I will always have in my memory an image of Mark at a demo with a fairly substantial person holding onto his wrist and putting their entire effort and strength into holding Mark in one spot. Mark, however, was calmly walking around where he wanted while the person who was holding him strained and twisted and wound up off balance and in a mess.

Mark first explained and demonstrated that, when he thought about the fact that another person had his wrist, he literally couldn’t go anywhere. However, when he remembered that he had control of all the rest of his body and focused on that, he could move easily.

It was more than a mental trick. When our minds identify a problem, two things happen. First, in thinking of something as a problem, we tend to brace, which usually just makes us part of the problem. Second, when we focus on a problem, our minds go to where the problem is. When this happens, we have lost our center and therefore our ability to shape what happens next. We are off balance both emotionally and physically.

When we come back to our center, we are at our ground zero for both making decisions and moving our bodies, and we have, at that point, a lot of options.

Studying with Mark has made me realize how often my mind is out, not just finding problems, but hanging out with them, developing a nice cozy relationship with them, and quickly forgetting that there is any part of the world that is not a problem. If my horse does something—anything—that I didn’t ask for, my mind immediately lights up with, “Ooo, a problem!” And so derailment begins.

Obviously the first key here is that I am finding the behavior problematic. Labeling it a problem means that I am braced against it. I have also lost, not only my center, but my connection with my horse because my mind has disengaged with him in order to engage with the “problem.”

The second part of the deal is that, once my focus goes to the “problem,” that leaves exactly nobody focusing on the original plan. So we started out with my having one idea and the horse maybe having a different one, but now that I’m focusing on what he’s doing, then we're both having the horse's idea instead. And he wasn't necessarily all that married to his idea, but now that I'm over there in it with him, where else are we likely to go?

Here’s an example of what that looks like: I was working with a horse named Sebastian doing transitions from inside of me using just a change of energy. Sebastian would generally shift his energy in response to mine, but not always to the point of changing gait. So I would change my energy from, say, trot to walk, and Sebastian would change his noticeably but still be in the trot. At this point I tended to focus on the fact that he was still in the trot, which meant that my brain was where? On trotting. Which meant that we stayed doing what? Trotting. Mark explained that the key was for me not to get distracted by what Sebastian was doing but keep my idea and energy at the walk until he found it.
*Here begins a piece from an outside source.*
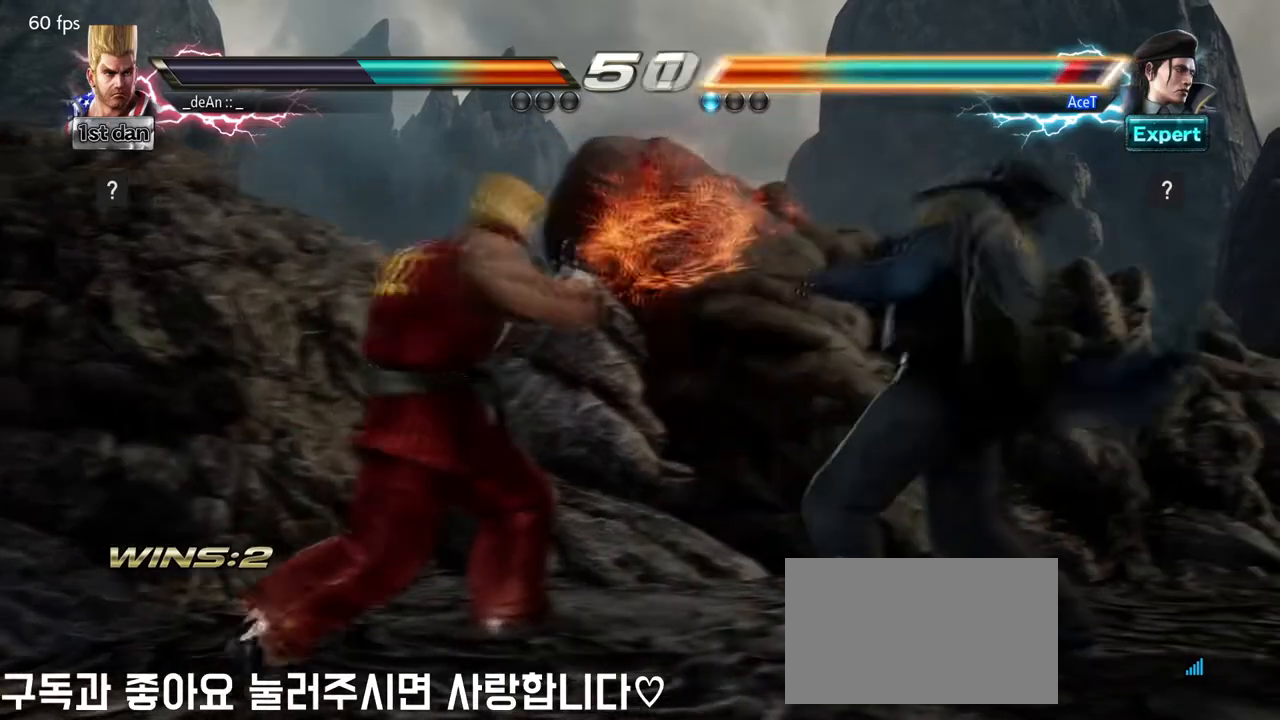
{"buttons": [], "left_stick": "center", "events": [[250, "left_stick", "center"]]}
Once again, as always, this stuff applies way beyond horsemanship. Show of hands: how many people spend the majority of their time seeing and solving problems? (Those of us who are particularly advanced in this field have even been known to *create* problems from time to time.) What would life be like if, instead of letting our attention get sucked into the problems, we calmly carried on with a positive, happy focus on what we originally intended to do?